Types of Security Mechanisms

Web applications receive remotely supplied (and potentially malicious) user data via HTTP request parameters. In PHP applications, user input is always received as data of type string. If this input is processed in a security sensitive operation of the web application, a vulnerability can occur. For example, a dynamically built SQL query with embedded user input may lead to a SQL injection vulnerability. In order to prevent such a critical vulnerability, the user input has to be sanitized or validated beforehand. For this purpose, a security mechanism is applied between the user input (source) and the sensitive operation (sink) such that malicious data cannot reach the sensitive operation.

1. Generic Input Sanitization

Generally speaking, during input sanitization the data is transformed such that harmful characters are removed or defused. The advantage of this approach is that relevant parts of the data stay intact, while only certain characters are removed or replaced. This way, the application can proceed with the sanitized data without a request for resubmission. In the following, we present several ways to sanitize data generically against all type of injection flaws, such as cross-site scripting and SQL injection.

1.1. Explicit Type Casting

Numeric characters can be safely used in security sensitive string operations.

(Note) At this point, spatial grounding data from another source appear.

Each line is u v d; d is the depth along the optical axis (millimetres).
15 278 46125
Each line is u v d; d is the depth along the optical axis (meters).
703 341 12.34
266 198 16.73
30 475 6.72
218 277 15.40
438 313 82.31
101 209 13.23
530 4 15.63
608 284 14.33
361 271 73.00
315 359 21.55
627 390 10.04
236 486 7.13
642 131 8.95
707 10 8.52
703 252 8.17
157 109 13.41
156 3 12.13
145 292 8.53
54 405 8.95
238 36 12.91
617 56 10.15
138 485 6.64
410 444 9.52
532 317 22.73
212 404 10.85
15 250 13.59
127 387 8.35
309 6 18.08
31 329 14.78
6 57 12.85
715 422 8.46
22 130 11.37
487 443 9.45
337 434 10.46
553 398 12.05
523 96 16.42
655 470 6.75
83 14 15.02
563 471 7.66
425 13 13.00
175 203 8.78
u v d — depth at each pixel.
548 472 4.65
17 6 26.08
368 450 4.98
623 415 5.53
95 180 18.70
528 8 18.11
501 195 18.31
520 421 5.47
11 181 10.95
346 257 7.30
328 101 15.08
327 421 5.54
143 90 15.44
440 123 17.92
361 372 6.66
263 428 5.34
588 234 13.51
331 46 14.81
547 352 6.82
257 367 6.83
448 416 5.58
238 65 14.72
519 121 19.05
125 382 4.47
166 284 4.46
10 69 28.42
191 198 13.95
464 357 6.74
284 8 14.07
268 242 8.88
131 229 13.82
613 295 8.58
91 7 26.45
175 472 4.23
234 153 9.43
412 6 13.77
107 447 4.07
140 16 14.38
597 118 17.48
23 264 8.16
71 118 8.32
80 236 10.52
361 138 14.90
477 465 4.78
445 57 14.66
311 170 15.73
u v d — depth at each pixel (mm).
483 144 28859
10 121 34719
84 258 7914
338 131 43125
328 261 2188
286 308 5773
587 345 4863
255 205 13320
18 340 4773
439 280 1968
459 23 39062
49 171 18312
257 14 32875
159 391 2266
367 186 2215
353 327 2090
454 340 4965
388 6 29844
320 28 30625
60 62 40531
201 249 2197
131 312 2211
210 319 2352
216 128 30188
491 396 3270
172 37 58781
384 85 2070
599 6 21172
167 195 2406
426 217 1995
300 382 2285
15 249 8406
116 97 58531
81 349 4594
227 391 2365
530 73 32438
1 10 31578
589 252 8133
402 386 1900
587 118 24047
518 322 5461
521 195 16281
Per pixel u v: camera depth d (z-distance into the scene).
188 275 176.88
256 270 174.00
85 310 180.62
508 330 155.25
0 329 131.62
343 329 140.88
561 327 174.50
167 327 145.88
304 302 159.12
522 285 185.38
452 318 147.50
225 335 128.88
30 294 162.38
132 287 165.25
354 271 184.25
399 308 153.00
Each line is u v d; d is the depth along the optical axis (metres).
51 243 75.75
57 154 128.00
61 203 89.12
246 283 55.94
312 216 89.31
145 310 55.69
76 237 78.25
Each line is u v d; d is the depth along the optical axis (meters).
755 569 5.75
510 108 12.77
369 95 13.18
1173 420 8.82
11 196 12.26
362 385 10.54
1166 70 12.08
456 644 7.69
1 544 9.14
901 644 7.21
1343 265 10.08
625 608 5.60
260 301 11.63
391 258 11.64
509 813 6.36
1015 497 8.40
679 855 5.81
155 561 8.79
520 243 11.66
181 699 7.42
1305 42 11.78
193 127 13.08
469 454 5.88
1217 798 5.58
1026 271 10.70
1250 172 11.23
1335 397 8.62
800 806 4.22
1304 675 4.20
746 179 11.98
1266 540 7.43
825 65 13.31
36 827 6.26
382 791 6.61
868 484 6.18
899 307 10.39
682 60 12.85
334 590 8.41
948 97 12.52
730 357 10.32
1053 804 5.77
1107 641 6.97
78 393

To ensure only numeric characters, a string can be explicitly typecasted to a number by using the typecast operator or built-in functions.

$var = (int)$var;        //safe
$var = intval($var);     //safe
settype($var, 'int');    //safe

Listing 1: Examples for explicit type casting.

All three operations in Listing 1 ensure a secure use of the variable $var regarding injection flaws. PHP uses duck typing to determine the integer value of a string. An empty and non-empty string is typecasted to the number 0. However, if the string starts with a number (“123abc”), the number is used as result of the typecast (123 ). We will introduce pitfalls associated with duck typing later on.

1.2. Implicit Type Casting

Similar to an explicit typecast, an implicit type cast automatically occurs if data is used in mathematical operations. Listing 2 shows an addition in line 1 in which $var is safely typecasted to integer before a number is added.

$var = $var + 1;    // safe
$var = $var++;    // unsafe

Listing 2: Examples for implicit type casting.

In contrast, the increment operator in line 2 performs no typecast and also works on strings. For example, the last character in the string aaa will be incremented to aab. Thus, $var can still contain malicious characters.

1.3. Formatting

Type casting is also performed by PHP’s built-in format string functions. Different specifiers (beginning with a percentage sign) can be used in a format string that determine the data type of the data they will be replaced with. An example is given in Listing 3 that uses the identifier %s (string) and %d (numeric).

$var = sprintf("%s %d", $var1, $var2);  // unsafe / safe

Listing 3: Sanitization with a format string function.

The argument $var1 is unsafely embedded to the string assigned to $var. Contrarily, $var2 is safely typecasted to integer before it is embedded to the string.

1.4. Encoding

Exploitation of injection flaws almost always requires special characters. Thus, next to numbers, alphabetical letters can be considered to be a safe character set. By encoding data to an alphanumeric character set, the data is sanitized. Listing 4 provides a few encoding examples.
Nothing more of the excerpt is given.